The previous solo exhibition was “Anselm Kiefer” at the Fuji Television Gallery in 1992, and an exhibition centered on Kiefer was “Anselm Kiefer and Art of the 1980s” at the Kawamura Memorial DIC Museum of Art from May 30th (Sat) to July 26th (Sun) 1998. There are three pieces in Takashi Murakami’s personal collection, which were exhibited at the Yokohama Museum of Art’s “Murakami Takashi’s Superflat Collection” in 2016.

In addition, the following works by Kiefer are held in Japan: Museum of Contemporary Art Tokyo’s Icarus – Sands of the Periphery (290 x 360 cm, 1981), Toyota Municipal Museum of Art’s Fly! Bombardment (330 x 560 cm, 1990), Heavy Water (70 x 50 x 50 cm, 1987), Sezon Museum of Modern Art’s Women of the Revolution (1992), Empress Elisabeth of Austria (1990), and one other piece; Setagaya Art Museum’s Waves from East to West (100.0 x 240.0 cm, 1987 (acrylic, photo collage, lead, board), Mie Prefectural Art Museum’s For Khlebnikov (1984-86), and Shizuoka Prefectural Art Museum’s Aurora (241.4 x 101.4 cm, 1978-88).

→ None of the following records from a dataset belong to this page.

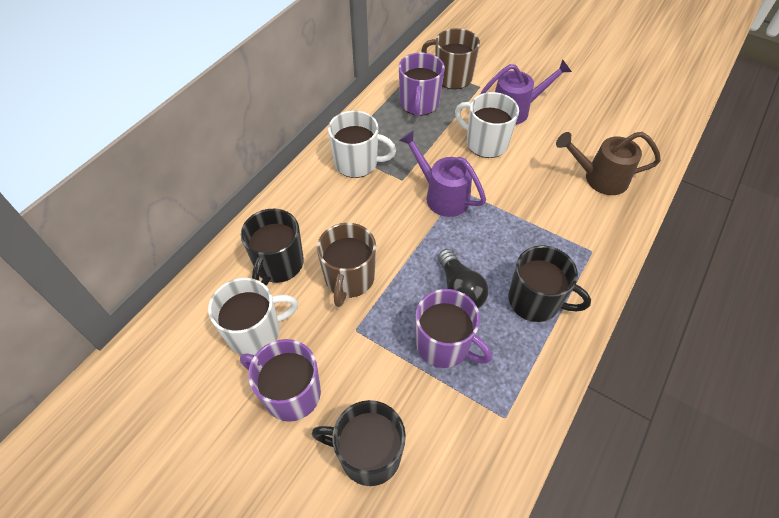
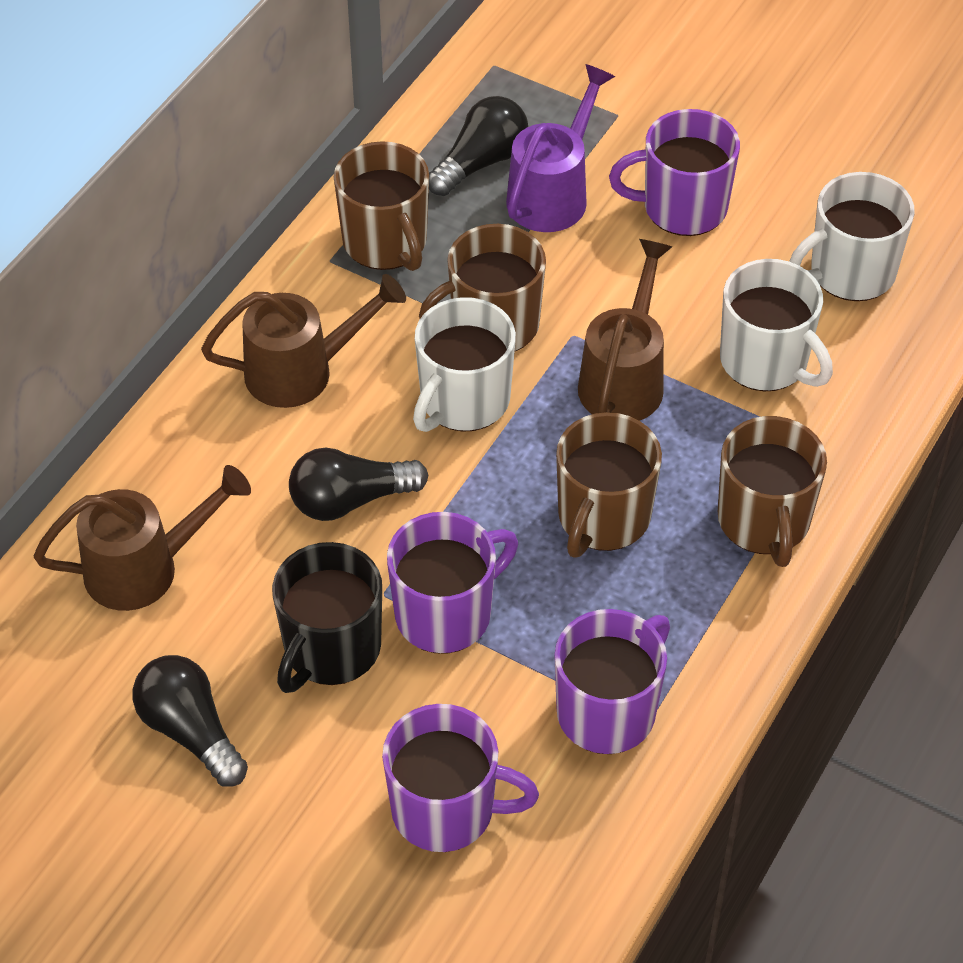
black light bulb: [438,249,489,308] = 1 -> [132,655,248,787] [289,447,428,521] [429,96,528,196] = 3
black mug: [241,209,304,286] [312,400,406,486] [509,245,591,322] = 3 -> [272,542,382,693] = 1
brown mug: [317,223,376,307] [421,28,480,89] = 2 -> [334,141,429,271] [419,224,546,351] [556,412,662,557] [718,416,827,567] = 4
brown watering can: [556,132,661,195] = 1 -> [34,465,251,611] [201,274,406,408] [578,239,672,421] = 3
purple mug: [240,339,321,422] [399,53,445,117] [415,289,492,368] = 3 -> [382,704,539,852] [387,512,518,654] [554,609,670,754] [609,109,740,236] = 4
purple watering can: [399,130,486,217] [480,59,572,125] = 2 -> [506,64,615,232] = 1

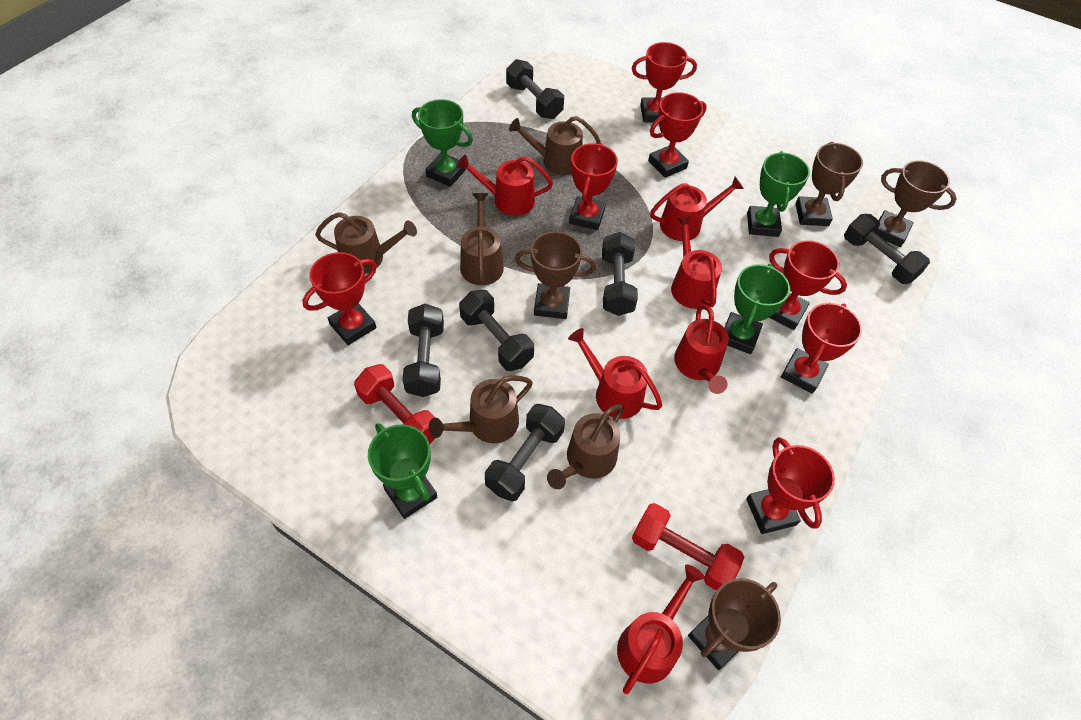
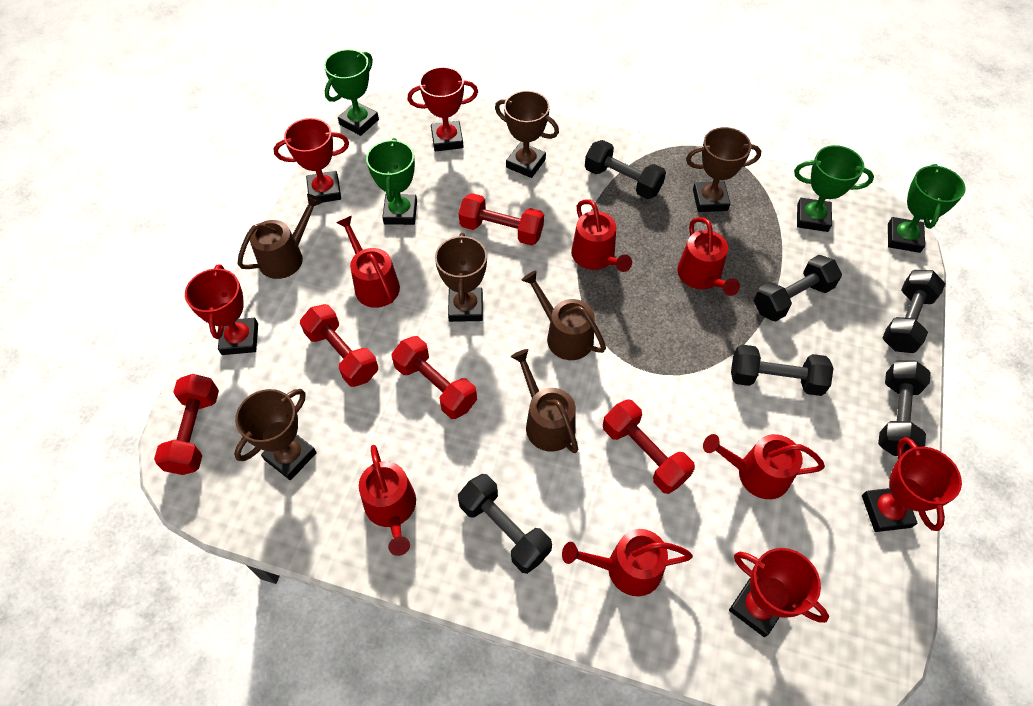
brown watering can: [315,212,417,274] [428,375,533,443] [460,193,504,285] [509,116,601,175] [547,404,624,489] = 5 -> [237,194,322,279] [511,349,578,453] [522,270,606,360] = 3
red dumbbell: [354,364,436,444] [632,503,744,591] = 2 -> [154,374,219,475] [300,304,378,387] [391,336,477,419] [459,193,544,245] [603,399,695,494] = 5
red trophy: [302,252,377,345] [569,143,618,230] [632,42,697,122] [648,92,707,178] [746,437,835,534] [769,240,847,330] [781,303,862,394] = 7 -> [185,264,258,355] [273,118,349,203] [408,67,478,151] [729,548,829,637] [862,437,962,532] = 5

None of these works are permanently on display in the museum’s collection, so you’ll need to check the permanent exhibition list at each museum and go to see them when they are on display.

Fergus McCaffrey, a gallery in Omotesando, is also hosting “Anselm Kiefer: Opus Magnum” from April 2 to July 13, 2024, and “Anselm Kiefer: Two Paintings” from April 25 to July 12, 2025.